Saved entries
= = =
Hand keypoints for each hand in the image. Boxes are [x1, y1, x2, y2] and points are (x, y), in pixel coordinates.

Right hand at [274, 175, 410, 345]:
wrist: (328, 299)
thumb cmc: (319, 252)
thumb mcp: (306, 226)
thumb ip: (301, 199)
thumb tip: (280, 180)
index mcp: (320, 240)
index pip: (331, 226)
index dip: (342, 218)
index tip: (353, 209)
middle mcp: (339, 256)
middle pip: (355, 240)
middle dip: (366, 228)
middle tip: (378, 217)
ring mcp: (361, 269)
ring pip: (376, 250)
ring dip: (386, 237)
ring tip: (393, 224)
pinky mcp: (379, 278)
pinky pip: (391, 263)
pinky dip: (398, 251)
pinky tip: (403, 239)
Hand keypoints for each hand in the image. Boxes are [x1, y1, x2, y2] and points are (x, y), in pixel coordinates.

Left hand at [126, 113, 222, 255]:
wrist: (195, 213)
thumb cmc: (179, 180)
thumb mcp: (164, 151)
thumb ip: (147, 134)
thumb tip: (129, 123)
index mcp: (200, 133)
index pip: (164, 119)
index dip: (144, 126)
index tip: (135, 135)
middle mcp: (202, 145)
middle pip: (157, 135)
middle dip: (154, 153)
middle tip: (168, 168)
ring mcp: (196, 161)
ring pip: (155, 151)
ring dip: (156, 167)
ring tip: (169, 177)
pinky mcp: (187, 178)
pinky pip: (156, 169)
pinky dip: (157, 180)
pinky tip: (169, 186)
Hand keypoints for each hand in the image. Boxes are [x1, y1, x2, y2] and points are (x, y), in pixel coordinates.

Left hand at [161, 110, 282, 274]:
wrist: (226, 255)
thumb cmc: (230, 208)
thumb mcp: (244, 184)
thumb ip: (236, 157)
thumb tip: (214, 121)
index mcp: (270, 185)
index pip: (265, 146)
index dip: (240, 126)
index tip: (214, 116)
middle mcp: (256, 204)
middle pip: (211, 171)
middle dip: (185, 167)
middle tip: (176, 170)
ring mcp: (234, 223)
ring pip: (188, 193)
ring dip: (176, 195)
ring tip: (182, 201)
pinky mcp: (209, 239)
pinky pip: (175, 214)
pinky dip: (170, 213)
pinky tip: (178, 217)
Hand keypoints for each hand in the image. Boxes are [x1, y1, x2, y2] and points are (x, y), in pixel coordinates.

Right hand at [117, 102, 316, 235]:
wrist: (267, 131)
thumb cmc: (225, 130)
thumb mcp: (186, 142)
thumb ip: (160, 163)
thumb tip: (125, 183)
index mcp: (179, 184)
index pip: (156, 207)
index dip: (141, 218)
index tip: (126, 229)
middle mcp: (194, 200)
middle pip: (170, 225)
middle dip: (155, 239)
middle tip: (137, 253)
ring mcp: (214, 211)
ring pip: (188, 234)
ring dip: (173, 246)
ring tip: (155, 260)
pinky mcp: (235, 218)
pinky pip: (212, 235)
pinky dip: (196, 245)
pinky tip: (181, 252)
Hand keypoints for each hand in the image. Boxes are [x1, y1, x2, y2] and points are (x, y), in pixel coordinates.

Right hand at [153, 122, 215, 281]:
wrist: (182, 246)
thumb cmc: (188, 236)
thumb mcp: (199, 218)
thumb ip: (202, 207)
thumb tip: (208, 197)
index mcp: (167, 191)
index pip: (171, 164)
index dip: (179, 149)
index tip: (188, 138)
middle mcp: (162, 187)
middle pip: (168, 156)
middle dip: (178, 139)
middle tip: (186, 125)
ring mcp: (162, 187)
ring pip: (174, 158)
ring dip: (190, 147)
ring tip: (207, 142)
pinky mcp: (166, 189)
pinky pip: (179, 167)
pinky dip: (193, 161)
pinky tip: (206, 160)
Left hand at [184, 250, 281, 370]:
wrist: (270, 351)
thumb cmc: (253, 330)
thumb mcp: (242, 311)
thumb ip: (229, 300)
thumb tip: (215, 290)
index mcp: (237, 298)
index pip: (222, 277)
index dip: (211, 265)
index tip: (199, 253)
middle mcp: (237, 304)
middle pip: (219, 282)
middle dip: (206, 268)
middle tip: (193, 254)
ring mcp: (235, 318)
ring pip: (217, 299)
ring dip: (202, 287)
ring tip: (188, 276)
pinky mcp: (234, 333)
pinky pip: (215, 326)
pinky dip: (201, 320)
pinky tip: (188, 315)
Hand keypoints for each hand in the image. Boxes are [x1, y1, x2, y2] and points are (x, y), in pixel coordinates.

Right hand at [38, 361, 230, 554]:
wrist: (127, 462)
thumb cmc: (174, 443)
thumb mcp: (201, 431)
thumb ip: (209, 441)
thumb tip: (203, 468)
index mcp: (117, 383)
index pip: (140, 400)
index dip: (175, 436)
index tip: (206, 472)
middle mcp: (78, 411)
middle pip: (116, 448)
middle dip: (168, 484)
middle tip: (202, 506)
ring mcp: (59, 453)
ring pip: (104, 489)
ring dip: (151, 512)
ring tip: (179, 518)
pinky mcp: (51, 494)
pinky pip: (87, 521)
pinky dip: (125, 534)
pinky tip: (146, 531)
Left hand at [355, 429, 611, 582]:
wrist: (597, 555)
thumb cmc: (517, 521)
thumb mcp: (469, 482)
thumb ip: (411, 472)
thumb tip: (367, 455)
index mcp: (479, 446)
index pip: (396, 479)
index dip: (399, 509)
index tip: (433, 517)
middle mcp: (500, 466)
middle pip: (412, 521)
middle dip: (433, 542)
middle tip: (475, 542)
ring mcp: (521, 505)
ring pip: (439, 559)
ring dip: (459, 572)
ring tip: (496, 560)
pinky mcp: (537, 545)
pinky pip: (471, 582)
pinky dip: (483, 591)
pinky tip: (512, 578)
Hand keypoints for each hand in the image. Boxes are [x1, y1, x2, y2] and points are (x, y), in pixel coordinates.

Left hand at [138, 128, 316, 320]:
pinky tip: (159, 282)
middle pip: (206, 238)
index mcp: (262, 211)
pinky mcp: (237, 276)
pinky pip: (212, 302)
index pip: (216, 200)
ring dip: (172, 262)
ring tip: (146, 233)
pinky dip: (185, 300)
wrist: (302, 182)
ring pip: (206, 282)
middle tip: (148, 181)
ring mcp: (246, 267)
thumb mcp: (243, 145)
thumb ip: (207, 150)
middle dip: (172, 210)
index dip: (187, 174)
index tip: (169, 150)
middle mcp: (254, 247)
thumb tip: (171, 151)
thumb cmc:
= = =
Description of the task> Please write out the data again exactly as it stands.

Your response>
Hand keypoints for each hand in the image. Boxes are [x1, y1, x2, y2] and points are (x, y), in pixel coordinates.

Right hand at [274, 175, 410, 345]:
wrist: (328, 299)
thumb cmc: (319, 252)
thumb mcp: (306, 226)
thumb ip: (301, 199)
thumb tip: (280, 180)
index mcp: (320, 240)
index pip: (331, 226)
index dip: (342, 218)
index tip: (353, 209)
middle mcp: (339, 256)
middle pip: (355, 240)
middle dip: (366, 228)
middle tip: (378, 217)
ring mcp: (361, 269)
ring pip: (376, 250)
ring dip: (386, 237)
ring tip: (393, 224)
pinky mcp: (379, 278)
pinky pip: (391, 263)
pinky dip: (398, 251)
pinky tip: (403, 239)
Hand keypoints for each hand in the image. Boxes are [x1, y1, x2, y2] and points are (x, y), in pixel coordinates.

Left hand at [126, 113, 222, 255]:
wrist: (195, 213)
thumb cmc: (179, 180)
thumb mcp: (164, 151)
thumb ip: (147, 134)
thumb tip: (129, 123)
index mcp: (200, 133)
index pip: (164, 119)
index dip: (144, 126)
index tip: (135, 135)
middle mcp: (202, 145)
middle pip: (157, 135)
middle dip: (154, 153)
middle tip: (168, 168)
ring mcp: (196, 161)
ring pip: (155, 151)
ring dip: (156, 167)
ring tip: (169, 177)
pinky mcp: (187, 178)
pinky pip: (156, 169)
pinky dip: (157, 180)
pinky tip: (169, 186)
Hand keypoints for each hand in the image. Boxes are [x1, y1, x2, y2] and points are (x, y), in pixel coordinates.

Left hand at [161, 110, 282, 274]:
wrist: (226, 255)
thumb cmc: (230, 208)
thumb mcp: (244, 184)
thumb ip: (236, 157)
thumb tip: (214, 121)
index mcp: (270, 185)
index pip: (265, 146)
index dip: (240, 126)
index tip: (214, 116)
middle mcp: (256, 204)
middle pip: (211, 171)
middle dip: (185, 167)
middle tip: (176, 170)
ring mcp: (234, 223)
ring pip: (188, 193)
ring dip: (176, 195)
ring tip: (182, 201)
pinky mcp: (209, 239)
pinky pip: (175, 214)
pinky dip: (170, 213)
pinky tip: (178, 217)
Hand keypoints for each hand in the image. Boxes are [x1, y1, x2, y2] and points are (x, y), in pixel coordinates.

Right hand at [117, 102, 316, 235]:
wrist: (267, 131)
thumb cmc: (225, 130)
thumb mcp: (186, 142)
thumb ip: (160, 163)
thumb tip: (125, 183)
index mcp: (179, 184)
index pip: (156, 207)
index dip: (141, 218)
index tip: (126, 229)
middle mcp: (194, 200)
middle pip: (170, 225)
middle dip: (155, 239)
middle tip: (137, 253)
ring mcp: (214, 211)
ring pip: (188, 234)
ring dip: (173, 246)
ring tip: (155, 260)
pinky mcp: (235, 218)
pinky pip: (212, 235)
pinky dip: (196, 245)
pinky tip: (181, 252)
Hand keypoints for each hand in the image. Boxes are [x1, y1, x2, y2] and points are (x, y), in pixel coordinates.

Right hand at [153, 122, 215, 281]:
wrist: (182, 246)
thumb cmc: (188, 236)
thumb mcp: (199, 218)
thumb ip: (202, 207)
thumb tip: (208, 197)
index mcp: (167, 191)
index pip: (171, 164)
index dip: (179, 149)
index tip: (188, 138)
middle mcp: (162, 187)
middle pip: (168, 156)
middle dip: (178, 139)
middle tip: (186, 125)
ring mcp: (162, 187)
ring pip: (174, 158)
ring dip: (190, 147)
ring tip: (207, 142)
pinky mcp: (166, 189)
pinky pip: (179, 167)
pinky dip: (193, 161)
pinky tip: (206, 160)
Left hand at [184, 250, 281, 370]:
wrist: (270, 351)
thumb cmc: (253, 330)
thumb mcp: (242, 311)
thumb ip: (229, 300)
thumb tip: (215, 290)
index mcp: (237, 298)
index pip: (222, 277)
index dip: (211, 265)
index tip: (199, 253)
middle mcp: (237, 304)
middle pip: (219, 282)
middle dip: (206, 268)
middle tip: (193, 254)
ring mcp: (235, 318)
ring pip: (217, 299)
ring dip: (202, 287)
ring tip: (188, 276)
pinky mcp: (234, 333)
pinky pip: (215, 326)
pinky dip: (201, 320)
pinky tip: (188, 315)
Hand keypoints for each hand in the image. Boxes are [x1, y1, x2, y2] and points are (x, y), in pixel coordinates.

Right hand at [38, 361, 230, 554]:
wrist: (127, 462)
thumb cmc: (174, 443)
thumb mcp: (201, 431)
thumb ip: (209, 441)
thumb tip: (203, 468)
index mcp: (117, 383)
index pip: (140, 400)
index dip: (175, 436)
index tip: (206, 472)
middle mcp: (78, 411)
middle pip: (116, 448)
middle dip: (168, 484)
middle tip: (202, 506)
ring mcp: (59, 453)
ring pip: (104, 489)
ring dip: (151, 512)
ring tip: (179, 518)
pinky mcp: (51, 494)
pinky pip: (87, 521)
pinky dip: (125, 534)
pinky tip: (146, 531)
Left hand at [355, 429, 611, 582]:
wrist: (597, 555)
thumb cmc: (517, 521)
thumb mcp: (469, 482)
thumb ip: (411, 472)
thumb tip: (367, 455)
index mcp: (479, 446)
index pip: (396, 479)
index dip: (399, 509)
index tip: (433, 517)
middle mcp: (500, 466)
middle pip: (412, 521)
middle dip: (433, 542)
middle tip: (475, 542)
ring mcp: (521, 505)
ring pip: (439, 559)
ring dip: (459, 572)
ring tip: (496, 560)
pinky mcp: (537, 545)
pinky pip: (471, 582)
pinky dip: (483, 591)
pinky tip: (512, 578)
Hand keypoints for each hand in the image. Boxes are [x1, y1, x2, y2] and points are (x, y), in pixel coordinates.

Left hand at [138, 128, 316, 320]:
pinky tip: (159, 282)
middle pip: (206, 238)
index mcp: (262, 211)
pinky mcp: (237, 276)
pinky pip: (212, 302)
index pip: (216, 200)
ring dip: (172, 262)
ring tip: (146, 233)
pinky dip: (185, 300)
wrist: (302, 182)
ring pip: (206, 282)
middle tip: (148, 181)
ring mcp: (246, 267)
thumb mcp: (243, 145)
thumb ip: (207, 150)
middle dip: (172, 210)
index dip: (187, 174)
index tip: (169, 150)
middle mcp: (254, 247)
thumb tip: (171, 151)
thumb cmc:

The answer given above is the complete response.